Les approches marxistes de l’animation restent peu connues. Dans cet entretien avec Sophie Coudray, Esther Leslie revient sur l’itinéraire du dessin d’animation tant du côté des avant-gardes esthétiques révolutionnaires que celui des industries culturelles. Elle met au jour l’ambivalence de genre. Utopie pour les un·e·s, l’animation offre (ou a offert par le passé) un territoire d’expérimentation formelle inédit. Pour les autres, l’animation constitue un domaine privilégié pour la rationalisation du travail cinématographique, dès l’instant qu’il est mis au service d’une industrie particulièrement coûteuse et prospère. Dans ce chassé-croisé entre avant-garde et capital, on peut dire que le second a pris le pas sur le premier, et Leslie donne de nombreux détails sur le conformisme de plus en plus évident des productions Disney. Par là, elle restitue aussi tout le potentiel subversif qui a été celui du cinéma d’animation, l’élan utopique qu’il a fallu effacer pour en faire un objet de consommation de masse.
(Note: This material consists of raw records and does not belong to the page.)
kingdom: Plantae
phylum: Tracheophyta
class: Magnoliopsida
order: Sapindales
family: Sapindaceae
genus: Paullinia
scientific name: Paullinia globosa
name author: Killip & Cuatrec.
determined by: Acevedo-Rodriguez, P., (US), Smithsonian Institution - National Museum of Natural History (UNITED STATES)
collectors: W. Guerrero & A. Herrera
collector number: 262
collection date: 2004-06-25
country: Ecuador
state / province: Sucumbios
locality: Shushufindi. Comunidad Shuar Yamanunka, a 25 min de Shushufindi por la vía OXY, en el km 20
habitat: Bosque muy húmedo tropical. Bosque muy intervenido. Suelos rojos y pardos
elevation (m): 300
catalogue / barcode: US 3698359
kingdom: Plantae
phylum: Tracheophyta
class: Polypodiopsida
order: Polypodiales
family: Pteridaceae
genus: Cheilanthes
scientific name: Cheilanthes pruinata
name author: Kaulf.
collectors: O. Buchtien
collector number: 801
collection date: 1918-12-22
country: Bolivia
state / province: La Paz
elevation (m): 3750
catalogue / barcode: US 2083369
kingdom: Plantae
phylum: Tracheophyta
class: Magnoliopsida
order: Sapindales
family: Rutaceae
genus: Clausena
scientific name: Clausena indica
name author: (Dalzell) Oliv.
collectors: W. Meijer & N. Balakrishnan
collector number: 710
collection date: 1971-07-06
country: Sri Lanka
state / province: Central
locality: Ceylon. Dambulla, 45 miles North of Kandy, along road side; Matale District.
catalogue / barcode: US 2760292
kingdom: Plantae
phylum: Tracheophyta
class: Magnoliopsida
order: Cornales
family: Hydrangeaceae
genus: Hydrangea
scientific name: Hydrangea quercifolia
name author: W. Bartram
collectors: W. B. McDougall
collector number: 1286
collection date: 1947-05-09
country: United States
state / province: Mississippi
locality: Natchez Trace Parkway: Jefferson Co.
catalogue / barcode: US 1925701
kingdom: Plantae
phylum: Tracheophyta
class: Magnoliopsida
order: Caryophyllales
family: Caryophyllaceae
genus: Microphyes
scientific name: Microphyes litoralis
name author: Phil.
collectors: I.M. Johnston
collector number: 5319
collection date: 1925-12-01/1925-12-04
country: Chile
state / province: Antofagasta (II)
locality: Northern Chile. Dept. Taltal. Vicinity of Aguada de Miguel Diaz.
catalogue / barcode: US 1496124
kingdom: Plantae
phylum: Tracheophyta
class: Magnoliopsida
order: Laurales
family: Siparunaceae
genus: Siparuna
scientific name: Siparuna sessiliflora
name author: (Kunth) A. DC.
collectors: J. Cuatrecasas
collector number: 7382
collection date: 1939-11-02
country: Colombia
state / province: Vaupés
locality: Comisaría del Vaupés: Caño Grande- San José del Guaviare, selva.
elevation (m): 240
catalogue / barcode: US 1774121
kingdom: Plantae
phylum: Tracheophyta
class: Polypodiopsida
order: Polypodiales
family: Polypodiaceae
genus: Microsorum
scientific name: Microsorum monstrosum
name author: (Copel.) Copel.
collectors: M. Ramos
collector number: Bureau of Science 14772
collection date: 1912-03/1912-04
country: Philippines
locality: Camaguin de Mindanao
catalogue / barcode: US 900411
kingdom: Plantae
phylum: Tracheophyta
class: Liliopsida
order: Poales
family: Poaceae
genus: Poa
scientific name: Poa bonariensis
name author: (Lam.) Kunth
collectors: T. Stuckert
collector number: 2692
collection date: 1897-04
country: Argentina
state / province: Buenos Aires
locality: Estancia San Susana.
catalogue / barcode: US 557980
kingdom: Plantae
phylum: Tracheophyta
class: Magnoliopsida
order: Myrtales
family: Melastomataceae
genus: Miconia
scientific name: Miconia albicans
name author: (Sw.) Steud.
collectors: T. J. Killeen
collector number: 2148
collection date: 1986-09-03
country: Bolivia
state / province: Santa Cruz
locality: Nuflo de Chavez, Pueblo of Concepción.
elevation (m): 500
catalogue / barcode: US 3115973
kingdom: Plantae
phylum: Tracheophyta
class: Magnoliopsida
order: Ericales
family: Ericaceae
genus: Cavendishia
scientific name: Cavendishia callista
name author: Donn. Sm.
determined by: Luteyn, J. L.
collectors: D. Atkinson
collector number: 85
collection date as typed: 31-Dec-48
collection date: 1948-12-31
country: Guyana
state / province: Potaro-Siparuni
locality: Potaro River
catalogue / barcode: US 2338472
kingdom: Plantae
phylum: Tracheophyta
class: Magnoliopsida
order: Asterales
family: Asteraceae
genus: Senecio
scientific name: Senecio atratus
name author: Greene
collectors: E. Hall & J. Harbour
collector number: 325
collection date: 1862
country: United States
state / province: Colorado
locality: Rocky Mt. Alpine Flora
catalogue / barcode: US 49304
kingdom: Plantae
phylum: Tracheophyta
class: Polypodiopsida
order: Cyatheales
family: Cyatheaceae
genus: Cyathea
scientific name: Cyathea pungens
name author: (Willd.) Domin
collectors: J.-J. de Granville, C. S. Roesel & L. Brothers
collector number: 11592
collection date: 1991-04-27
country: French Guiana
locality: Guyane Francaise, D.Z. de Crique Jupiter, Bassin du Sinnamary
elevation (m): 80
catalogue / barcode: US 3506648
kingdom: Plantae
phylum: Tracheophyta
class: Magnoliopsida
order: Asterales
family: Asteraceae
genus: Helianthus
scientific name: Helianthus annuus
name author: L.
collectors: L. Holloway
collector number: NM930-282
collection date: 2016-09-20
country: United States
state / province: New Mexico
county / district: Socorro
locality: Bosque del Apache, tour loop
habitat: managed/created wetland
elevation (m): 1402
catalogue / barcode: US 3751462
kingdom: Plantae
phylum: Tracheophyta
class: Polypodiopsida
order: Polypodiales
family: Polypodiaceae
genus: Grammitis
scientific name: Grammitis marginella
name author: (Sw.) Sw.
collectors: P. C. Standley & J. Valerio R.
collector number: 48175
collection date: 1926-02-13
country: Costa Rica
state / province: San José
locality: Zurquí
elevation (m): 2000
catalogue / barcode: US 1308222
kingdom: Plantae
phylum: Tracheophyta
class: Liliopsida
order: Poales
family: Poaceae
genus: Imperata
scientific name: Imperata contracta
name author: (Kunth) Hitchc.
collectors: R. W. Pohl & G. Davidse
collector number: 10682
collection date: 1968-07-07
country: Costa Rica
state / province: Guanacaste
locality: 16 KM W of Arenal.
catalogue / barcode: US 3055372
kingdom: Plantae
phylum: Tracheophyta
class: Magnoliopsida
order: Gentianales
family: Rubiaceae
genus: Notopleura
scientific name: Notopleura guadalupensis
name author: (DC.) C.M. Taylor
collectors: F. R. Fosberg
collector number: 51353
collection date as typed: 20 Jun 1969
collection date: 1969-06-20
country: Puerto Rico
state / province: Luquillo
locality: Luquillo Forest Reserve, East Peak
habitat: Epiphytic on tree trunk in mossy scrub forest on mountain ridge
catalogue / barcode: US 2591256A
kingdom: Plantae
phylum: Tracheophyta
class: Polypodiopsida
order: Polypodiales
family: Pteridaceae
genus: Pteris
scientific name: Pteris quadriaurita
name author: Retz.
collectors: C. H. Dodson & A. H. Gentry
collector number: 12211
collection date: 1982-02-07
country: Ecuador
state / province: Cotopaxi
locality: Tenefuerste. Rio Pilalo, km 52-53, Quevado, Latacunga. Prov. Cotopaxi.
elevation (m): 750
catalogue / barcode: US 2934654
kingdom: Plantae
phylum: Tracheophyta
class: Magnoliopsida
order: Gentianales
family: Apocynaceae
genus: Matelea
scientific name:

Esther Leslie, «Dessin animé et avant-garde», entretien sur le site de la revue Periode: revueperiode.net, 2019.

Asperger en couleurs

Dans cette première bande dessinée aux couleurs électriques, Emilie Gleason déroule le quotidien de Ted. Un quotidien millimétré, rythmé par une multitude de petits rituels réconfortants entre le métro, le boulot et le dodo. Mais une catastrophe se produit: le métro est annulé, troublant les habitudes chères au personnage. En effet, Ted est autiste Asperger et sa routine est essentielle. Le trait urgent et naïf de l’autrice donne à la BD une touche survoltée, tout en lui permettant d’aborder avec tendresse les singularités de Ted, inspiré de son frère. Ainsi, les personnages aimés sont colorisés, à l’inverse des inconnus, traduisant la façon dont se construisent les émotions chez son personnage. Par son traitement de la relation de soin et de la médication, Gleason s’empare également de la question du validisme, proposant un regard critique acéré sur une thématique rarement abordée. ML

Emilie Gleason, Ted, drôle de coco, Genève, Atrabile, 2018.